• [SOURCE PASSAGE]:

The following article was published in the Singapore Straits Times.

It was the Industrial Revolution that saw the formation of big companies needing to employ large numbers of staff on gigantic machines. Previously people had worked from home in cottage industries and shop-houses. Now they had to relocate to the cities and commute to work in the vast factories and then commute back home for dinner. They all had to arrive at the same time each morning and leave at the same time each evening.

Good management practice then meant ensuring that all staff were at their stations in the right place at the right time and supervisors (literally 'overseers') kept lateness charts and attendance records and checked that all the operators were working in exactly the prescribed way. Otherwise production could not meet quantity and quality targets.

But now we are well and truly in the Information Age where staff work more independently on small computers in individual cubicles. Industrial Management may not be such an appropriate practice as before.

• [GOAL]:
Answer these questions from the article on workplace management:
(a) Where did people work before the Industrial Revolution?
(b) What did supervisors keep?
(c) In the Information Age, what do staff work on, and where?
The records that come next are separate material and are not part of the article.

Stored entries
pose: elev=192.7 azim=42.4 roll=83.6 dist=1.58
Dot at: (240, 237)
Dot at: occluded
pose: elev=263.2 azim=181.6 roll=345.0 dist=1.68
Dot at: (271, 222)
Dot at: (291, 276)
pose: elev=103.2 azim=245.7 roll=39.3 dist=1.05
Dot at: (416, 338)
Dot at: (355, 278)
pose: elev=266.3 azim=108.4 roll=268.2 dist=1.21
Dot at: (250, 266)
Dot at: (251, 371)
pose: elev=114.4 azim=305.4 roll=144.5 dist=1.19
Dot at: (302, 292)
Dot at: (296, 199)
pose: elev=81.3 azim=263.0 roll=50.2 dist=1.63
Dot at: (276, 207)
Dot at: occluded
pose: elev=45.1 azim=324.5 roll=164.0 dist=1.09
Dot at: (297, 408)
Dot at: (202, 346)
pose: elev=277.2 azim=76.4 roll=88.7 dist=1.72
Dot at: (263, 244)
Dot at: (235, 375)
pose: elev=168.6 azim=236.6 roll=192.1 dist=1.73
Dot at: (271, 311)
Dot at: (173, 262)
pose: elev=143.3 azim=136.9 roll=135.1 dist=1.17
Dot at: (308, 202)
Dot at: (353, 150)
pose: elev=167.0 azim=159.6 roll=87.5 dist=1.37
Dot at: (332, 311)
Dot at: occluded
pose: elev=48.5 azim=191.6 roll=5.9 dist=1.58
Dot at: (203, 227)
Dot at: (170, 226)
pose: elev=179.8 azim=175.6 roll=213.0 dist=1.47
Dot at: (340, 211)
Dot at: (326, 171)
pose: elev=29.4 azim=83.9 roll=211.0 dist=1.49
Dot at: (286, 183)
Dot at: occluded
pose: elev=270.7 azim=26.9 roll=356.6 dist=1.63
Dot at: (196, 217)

• [WRITTEN SOLUTION]:
(a) In cottage industries and shop-houses, from home.
(b) Lateness charts and attendance records.
(c) Small computers, in individual cubicles.